Passage to read:
---*---

It’s September, and for me that means it’s my birthday month. What this basically means
for me is that I spend every day leading up to my actual birthday dreading it. I’m not one to celebrate myself; I hate the spotlight, especially if it puts me squarely in view for everyone to talk to me for this one day of the year.
As an almost 23-year-old young adult, what I’ve slowly… and I mean very slowly, learned is how to love myself. I’ve grown up feeling self-conscious for being… too much. Physically, mentally, and emotionally. What I’ve inherited from both sides of my family is the typical, a big butt and boobs. People think that it’s amazing, but the truth of the matter is, it can be embarrassing. I’ve had to learn to be okay with the fact that I shop in the plus-size section. I’ve had to get used to the fact that not all bras will fit like a glove. I’ve had to learn that my curly hair is frustrating and guess what? It’s perfectly okay that I still don’t like it. Many people with straighter hair envy my curls, and while that’s okay, I’ve had to impress upon those people that, thank you for the compliment, but I, the owner of this hair, still don’t like it.

---*---

Items listed in a dataset:
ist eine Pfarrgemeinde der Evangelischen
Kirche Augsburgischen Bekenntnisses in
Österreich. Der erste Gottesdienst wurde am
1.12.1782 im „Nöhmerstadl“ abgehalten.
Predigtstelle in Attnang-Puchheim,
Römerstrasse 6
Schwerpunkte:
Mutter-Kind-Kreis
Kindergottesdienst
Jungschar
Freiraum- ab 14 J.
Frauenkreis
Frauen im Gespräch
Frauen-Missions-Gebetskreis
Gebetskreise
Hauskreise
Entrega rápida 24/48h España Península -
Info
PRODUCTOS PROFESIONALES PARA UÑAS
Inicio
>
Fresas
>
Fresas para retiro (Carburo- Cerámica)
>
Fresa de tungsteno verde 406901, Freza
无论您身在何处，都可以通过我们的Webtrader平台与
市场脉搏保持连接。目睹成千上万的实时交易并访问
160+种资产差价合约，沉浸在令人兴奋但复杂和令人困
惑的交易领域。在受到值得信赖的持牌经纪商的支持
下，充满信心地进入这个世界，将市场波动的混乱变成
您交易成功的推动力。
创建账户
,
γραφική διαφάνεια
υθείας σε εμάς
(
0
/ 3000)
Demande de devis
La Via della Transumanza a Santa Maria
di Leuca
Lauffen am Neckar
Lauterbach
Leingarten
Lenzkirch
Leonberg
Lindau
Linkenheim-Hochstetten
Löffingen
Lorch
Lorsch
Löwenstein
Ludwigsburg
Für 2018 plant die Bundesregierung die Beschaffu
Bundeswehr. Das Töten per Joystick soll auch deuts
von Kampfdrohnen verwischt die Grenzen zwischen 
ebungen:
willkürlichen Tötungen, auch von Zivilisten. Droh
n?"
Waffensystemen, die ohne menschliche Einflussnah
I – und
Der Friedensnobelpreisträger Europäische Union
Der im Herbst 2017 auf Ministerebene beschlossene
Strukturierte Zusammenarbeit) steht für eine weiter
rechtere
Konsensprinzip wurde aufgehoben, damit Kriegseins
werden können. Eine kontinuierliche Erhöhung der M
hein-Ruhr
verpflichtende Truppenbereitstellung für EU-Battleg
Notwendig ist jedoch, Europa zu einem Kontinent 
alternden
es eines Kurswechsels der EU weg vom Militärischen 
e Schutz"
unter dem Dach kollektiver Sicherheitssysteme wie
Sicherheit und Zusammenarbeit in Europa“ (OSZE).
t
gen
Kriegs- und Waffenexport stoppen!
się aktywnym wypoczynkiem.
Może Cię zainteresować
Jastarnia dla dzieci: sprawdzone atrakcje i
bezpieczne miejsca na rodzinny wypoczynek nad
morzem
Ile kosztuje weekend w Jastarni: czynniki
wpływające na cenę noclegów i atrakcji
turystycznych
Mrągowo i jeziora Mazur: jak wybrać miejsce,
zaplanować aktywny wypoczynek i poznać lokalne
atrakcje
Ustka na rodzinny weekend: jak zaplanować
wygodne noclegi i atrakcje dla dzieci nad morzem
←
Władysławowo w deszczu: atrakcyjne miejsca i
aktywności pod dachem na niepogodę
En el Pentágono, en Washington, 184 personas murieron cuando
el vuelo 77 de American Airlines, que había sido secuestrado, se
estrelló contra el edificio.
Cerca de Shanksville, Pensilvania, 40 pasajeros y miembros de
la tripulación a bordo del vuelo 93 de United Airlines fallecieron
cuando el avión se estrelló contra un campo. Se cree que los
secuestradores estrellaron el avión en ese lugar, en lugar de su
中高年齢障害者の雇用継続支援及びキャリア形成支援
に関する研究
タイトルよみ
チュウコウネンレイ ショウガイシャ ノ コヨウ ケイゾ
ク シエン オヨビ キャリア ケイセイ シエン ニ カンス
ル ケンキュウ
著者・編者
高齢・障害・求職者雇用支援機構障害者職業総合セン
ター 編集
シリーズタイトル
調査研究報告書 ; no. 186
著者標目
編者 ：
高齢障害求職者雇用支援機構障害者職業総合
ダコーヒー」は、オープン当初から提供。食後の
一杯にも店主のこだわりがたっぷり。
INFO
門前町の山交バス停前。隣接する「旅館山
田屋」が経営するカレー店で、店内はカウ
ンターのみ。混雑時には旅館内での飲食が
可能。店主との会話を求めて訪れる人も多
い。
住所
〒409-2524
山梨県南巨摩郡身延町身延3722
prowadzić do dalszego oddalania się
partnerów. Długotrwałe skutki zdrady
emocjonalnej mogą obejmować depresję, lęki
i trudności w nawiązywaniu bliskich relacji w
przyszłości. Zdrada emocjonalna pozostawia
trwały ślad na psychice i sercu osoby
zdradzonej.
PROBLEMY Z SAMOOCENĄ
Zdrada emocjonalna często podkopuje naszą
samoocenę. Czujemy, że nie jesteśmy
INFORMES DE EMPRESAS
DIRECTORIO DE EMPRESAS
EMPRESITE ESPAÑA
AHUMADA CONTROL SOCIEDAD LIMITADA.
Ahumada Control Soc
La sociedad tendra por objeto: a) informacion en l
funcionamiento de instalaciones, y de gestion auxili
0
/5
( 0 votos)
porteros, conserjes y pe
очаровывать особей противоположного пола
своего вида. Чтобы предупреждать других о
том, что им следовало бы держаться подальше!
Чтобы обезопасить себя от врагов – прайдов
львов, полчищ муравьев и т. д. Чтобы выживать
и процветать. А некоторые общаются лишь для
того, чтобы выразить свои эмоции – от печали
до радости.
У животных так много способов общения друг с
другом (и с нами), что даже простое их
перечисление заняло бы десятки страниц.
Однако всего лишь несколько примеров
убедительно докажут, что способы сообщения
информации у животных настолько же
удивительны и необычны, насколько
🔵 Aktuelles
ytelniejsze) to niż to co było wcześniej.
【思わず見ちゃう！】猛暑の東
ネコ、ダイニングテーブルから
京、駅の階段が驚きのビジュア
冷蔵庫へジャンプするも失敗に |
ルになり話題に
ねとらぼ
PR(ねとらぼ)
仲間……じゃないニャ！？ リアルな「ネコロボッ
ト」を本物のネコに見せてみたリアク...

---*---

Required work:
A: Can you write out the birthday-month essay again, everything from "As an almost" down to "hair, still don’t like it.", replacing "curly hair" with "thick hair"?
B: Could you continue the essay about birthday dread and learning to love oneself, picking up right after its final sentence?

Numbered answers:
A:
As an almost 23-year-old young adult, what I’ve slowly… and I mean very slowly, learned is how to love myself. I’ve grown up feeling self-conscious for being… too much. Physically, mentally, and emotionally. What I’ve inherited from both sides of my family is the typical, a big butt and boobs. People think that it’s amazing, but the truth of the matter is, it can be embarrassing. I’ve had to learn to be okay with the fact that I shop in the plus-size section. I’ve had to get used to the fact that not all bras will fit like a glove. I’ve had to learn that my thick hair is frustrating and guess what? It’s perfectly okay that I still don’t like it. Many people with straighter hair envy my curls, and while that’s okay, I’ve had to impress upon those people that, thank you for the compliment, but I, the owner of this hair, still don’t like it.

B:
It’s been a learning curve, no pun intended. I started using DiaandCo, a subscription box much like Stitchfix to get my clothing. It’s been a lifesaver, I can tell you. I don’t feel self-conscious, I have discretion, and most importantly, I’m not left feeling embarrassed while passing clothes back and forth through dressing room doors.
It really and truthfully sucks to be curvy in a society that values models with all the right curves in all the right places. I, however, don’t envy them. I’ve accepted that my annoying curly hair, my body, and my preferences are okay just the way they are.
To impress this upon myself, I recently bought a treadmill, something I’ve been wanting for years. I’ve hated running ever since I continuously sprained my ankles in middle school, but walking has always been an enjoyment of mine. Since the start of the pandemic, I’ve not had much of an opportunity to do so independently, and that’s been its own personal hell. But if anything, these past few months have taught me that I’m attractive in the ways that count. I’m smart, I’m sassy, and the rest is just a plus. I may not be able to cook gourmet meals, but guess what? I’m not much of a food lover anyways, so my cooking prowess shouldn’t define who I am. I want a tattoo; I want to dye my hair. Not for appearance’s sake, but because I deserve to feel amazing in my own skin.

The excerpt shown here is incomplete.